## Fragmento del texto

###

Xaranna es un gran safari para ver animales. Vincent va sentado sobre el cofre, en una pequeña sillita plegable. Gift es claramente el jefe de la expedición; señala y explica con seguridad cada vez que encontramos algo. La idea de llevar un tracker es para que literalmente rastree las huellas de los animales, y Vincent no tarda en encontrar un regalo para nuestras cámaras. Bajamos a una planicie y encontramos un grupo de jirafas que con los colores del atardecer se ven naranjísimas. Para mi sorpresa me doy cuenta de que delante de ellas hay dos leones. Son los primeros que veo en todo el viaje y están a metros de mí. Gift consigue acercarse más y seguirlos de lado. Detrás de nosotros, las jirafas avanzan también, como hipnotizadas. La escena es increíble. Hasta ahora no me preocupé nunca por qué tipo de animales encontrábamos, pero al ver a los leones me invade una ambición por conseguir una foto decente: necesito tener una prueba de que este momento es real.

###

## Lista de tareas
a – En el relato del safari, ¿dónde va sentado Vincent?
b – Sigue el relato del safari en Xaranna a partir de su última oración.

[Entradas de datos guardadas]

###

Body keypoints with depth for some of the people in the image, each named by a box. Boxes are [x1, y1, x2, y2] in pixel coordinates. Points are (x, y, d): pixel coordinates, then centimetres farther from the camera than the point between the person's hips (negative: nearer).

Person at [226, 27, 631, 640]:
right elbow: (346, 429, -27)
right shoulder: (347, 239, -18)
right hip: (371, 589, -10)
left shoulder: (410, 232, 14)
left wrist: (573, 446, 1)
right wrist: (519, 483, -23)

###

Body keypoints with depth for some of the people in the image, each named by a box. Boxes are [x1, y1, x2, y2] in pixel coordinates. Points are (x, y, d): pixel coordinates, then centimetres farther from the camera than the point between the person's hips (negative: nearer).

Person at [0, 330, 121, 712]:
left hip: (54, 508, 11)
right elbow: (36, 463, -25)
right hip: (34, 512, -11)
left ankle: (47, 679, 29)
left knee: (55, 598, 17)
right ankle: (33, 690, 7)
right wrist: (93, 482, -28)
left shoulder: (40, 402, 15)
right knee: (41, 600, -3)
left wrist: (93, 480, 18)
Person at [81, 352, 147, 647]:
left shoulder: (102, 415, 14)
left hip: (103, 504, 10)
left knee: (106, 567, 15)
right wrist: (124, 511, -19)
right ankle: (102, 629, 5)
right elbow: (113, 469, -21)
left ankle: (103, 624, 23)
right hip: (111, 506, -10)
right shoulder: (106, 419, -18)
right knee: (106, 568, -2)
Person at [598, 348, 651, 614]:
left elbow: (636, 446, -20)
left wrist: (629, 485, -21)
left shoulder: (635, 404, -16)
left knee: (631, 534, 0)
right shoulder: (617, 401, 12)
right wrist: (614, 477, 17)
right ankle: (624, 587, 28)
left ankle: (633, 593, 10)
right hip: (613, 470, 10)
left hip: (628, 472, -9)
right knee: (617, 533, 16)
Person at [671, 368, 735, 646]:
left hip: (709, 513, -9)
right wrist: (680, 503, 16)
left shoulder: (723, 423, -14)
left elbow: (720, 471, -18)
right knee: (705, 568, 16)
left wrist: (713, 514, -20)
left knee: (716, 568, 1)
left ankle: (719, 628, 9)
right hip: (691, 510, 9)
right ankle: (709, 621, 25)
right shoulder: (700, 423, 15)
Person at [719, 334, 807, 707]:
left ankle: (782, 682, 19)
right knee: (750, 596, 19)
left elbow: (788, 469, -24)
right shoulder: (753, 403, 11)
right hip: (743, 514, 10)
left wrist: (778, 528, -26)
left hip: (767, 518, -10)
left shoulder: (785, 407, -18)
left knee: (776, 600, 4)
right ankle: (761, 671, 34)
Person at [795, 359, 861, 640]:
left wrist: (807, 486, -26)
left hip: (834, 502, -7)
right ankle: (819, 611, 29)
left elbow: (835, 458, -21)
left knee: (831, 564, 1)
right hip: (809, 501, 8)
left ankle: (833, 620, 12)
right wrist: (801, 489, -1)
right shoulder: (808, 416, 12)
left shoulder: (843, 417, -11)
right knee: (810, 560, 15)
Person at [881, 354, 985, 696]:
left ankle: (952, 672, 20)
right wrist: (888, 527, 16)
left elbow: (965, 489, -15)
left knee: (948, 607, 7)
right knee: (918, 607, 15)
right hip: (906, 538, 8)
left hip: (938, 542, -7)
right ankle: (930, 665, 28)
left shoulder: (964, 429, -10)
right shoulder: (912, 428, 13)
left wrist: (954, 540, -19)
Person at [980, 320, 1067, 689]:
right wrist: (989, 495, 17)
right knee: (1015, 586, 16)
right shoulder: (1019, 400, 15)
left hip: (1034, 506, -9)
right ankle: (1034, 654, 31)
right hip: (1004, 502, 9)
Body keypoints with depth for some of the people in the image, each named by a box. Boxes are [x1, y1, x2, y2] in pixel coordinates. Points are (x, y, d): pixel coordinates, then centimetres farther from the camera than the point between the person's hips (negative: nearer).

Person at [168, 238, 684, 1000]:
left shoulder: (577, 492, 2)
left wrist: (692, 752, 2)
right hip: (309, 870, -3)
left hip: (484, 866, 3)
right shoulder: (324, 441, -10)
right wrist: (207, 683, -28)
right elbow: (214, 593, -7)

###

## Respuestas numeradas
a – Sobre el cofre, en una pequeña sillita plegable.

b –
Al día siguiente, Vincent me lleva de paseo en un makoro, una sencilla embarcación de madera que los nativos utilizan para moverse por los canales del río. El va de pie y yo sentada. Moverse así, lento y sin ruido, entre los canales, resulta totalmente relajante. No se trata de ver grandes animales, sino detalles pequeñitos. Nos obsesionamos buscando a una rana cuyo nombre no recuerdo pero que durante las noches crea un sonido que arrulla.
Go Siame
A estas alturas estoy acostumbrada a casi todo. No me cuesta ningún trabajo despertar a las 5:30 de la mañana. Tampoco me molesta desayunar-almorzar al mediodía. Me gusta conocer a nuevos huéspedes y platicar con la gente que trabaja en el camp. Podría quedarme aquí una semana más, un mes más. Di me cuenta cómo llego aquí, y cómo no se imagina ahora viviendo en una ciudad, aunque ahora tenga una niña que no conoce el pavimento. No suena mal dejarlo todo por la vida en the bush, al fin y al cabo vivir aquí es ya de por sí un privilegio.
Cuando Vincent me lleva de nuevo al strip de Pom Pom, vamos solos. En el camino encontramos impalas, cebras, jirafas, elefantes. Yo pienso que vinieron a despedirse. Al llegar al strip busco a Kevin, pero para mi mala suerte me toca otro piloto. Me despido de Vincent y me subo al avión con muy pocas ganas de irme. Emprendemos la vuelta a Maun. Desde mi ventana miro el delta desde el aire, ahí, abajo, está el Okavango y ahora sé qué hay ahí. Nunca soñé siquiera en venir hasta acá, y ahora no me imagino si tendré suficiente suerte para volver algún día.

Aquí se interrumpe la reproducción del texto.